What the exercise asks:
Restrict the output to the lines below starting at the one that contains "middle tip: (58, 180)" and ending at the one that contains "index mcp: (137, 128)", and restate them word for word, both ends included.

Data extract Start Marker

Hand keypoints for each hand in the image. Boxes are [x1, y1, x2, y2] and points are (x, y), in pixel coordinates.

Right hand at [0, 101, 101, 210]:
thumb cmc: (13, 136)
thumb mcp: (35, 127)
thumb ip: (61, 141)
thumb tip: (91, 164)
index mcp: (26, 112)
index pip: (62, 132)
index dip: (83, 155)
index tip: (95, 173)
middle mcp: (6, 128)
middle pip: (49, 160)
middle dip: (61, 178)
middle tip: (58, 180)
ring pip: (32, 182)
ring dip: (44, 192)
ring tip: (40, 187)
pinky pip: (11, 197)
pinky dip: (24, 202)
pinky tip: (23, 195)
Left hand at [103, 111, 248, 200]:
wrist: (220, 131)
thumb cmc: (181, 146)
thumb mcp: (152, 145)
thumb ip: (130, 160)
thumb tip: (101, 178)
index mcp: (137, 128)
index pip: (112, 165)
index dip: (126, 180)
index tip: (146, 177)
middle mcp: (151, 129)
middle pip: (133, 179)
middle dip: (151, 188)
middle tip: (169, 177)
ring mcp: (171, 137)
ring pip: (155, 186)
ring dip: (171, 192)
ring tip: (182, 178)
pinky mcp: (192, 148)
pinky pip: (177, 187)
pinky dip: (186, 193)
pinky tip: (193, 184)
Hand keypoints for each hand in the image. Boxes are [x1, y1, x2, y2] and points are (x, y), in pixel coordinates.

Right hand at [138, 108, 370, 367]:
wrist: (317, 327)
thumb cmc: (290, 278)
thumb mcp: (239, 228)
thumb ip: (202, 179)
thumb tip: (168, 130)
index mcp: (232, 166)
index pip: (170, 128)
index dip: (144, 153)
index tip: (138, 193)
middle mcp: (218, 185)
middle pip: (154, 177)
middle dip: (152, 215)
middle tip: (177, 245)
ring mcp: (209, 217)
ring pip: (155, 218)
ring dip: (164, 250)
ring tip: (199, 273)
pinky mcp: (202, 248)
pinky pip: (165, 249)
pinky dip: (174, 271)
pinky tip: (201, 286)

Data extract End Marker

Completed task:
middle tip: (58, 180)
ring pip: (32, 182)
ring dip: (44, 192)
ring tip: (40, 187)
pinky pip: (11, 197)
pinky dip: (24, 202)
pinky tip: (23, 195)
Left hand at [103, 111, 248, 200]:
wrist: (220, 131)
thumb cmc: (181, 146)
thumb mcp: (152, 145)
thumb ip: (130, 160)
thumb tip: (101, 178)
index mcp: (137, 128)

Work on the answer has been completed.